_WRITTEN TASK_: Your answer should be a single number: the count of lines in the entries below that contain "acceso".

(Records from a collection)
[Start of section]

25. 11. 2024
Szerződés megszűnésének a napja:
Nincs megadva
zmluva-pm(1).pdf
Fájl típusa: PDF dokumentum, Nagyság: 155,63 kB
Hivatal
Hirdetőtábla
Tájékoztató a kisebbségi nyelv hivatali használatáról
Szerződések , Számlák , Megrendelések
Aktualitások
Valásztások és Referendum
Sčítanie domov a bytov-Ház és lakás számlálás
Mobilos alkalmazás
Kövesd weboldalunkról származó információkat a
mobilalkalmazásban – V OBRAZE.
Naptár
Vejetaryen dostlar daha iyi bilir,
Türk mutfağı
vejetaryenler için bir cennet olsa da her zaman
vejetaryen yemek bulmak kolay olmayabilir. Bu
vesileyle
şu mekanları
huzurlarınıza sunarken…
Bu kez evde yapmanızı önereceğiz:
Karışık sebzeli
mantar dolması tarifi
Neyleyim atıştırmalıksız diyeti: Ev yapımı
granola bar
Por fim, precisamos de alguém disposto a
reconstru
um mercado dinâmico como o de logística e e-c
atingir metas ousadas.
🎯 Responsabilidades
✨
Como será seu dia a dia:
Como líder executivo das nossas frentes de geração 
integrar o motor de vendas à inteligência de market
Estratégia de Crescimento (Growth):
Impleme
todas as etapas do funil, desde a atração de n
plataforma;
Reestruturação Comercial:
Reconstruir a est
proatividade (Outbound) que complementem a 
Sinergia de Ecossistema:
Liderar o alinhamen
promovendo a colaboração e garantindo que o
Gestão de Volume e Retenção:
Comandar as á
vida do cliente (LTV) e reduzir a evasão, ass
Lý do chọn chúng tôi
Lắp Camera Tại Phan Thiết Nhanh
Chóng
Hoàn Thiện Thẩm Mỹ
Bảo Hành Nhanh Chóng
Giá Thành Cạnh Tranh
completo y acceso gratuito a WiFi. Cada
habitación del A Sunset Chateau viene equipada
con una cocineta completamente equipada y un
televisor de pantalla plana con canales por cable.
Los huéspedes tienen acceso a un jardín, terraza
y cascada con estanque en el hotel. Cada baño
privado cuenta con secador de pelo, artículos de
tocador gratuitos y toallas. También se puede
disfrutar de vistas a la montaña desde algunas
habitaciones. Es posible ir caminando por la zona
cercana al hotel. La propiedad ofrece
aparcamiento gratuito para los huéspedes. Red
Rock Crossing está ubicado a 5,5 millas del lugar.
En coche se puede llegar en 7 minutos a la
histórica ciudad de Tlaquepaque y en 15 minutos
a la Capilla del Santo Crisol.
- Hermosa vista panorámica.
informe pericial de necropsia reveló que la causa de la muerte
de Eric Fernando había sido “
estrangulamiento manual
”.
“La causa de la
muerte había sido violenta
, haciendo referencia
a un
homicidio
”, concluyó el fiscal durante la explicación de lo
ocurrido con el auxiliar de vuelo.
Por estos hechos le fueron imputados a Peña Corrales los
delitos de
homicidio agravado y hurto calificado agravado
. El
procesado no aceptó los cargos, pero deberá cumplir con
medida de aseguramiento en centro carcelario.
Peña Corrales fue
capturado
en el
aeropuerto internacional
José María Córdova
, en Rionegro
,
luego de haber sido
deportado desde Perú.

[End of section]

_RESPONSE TO THIS TASK_: 2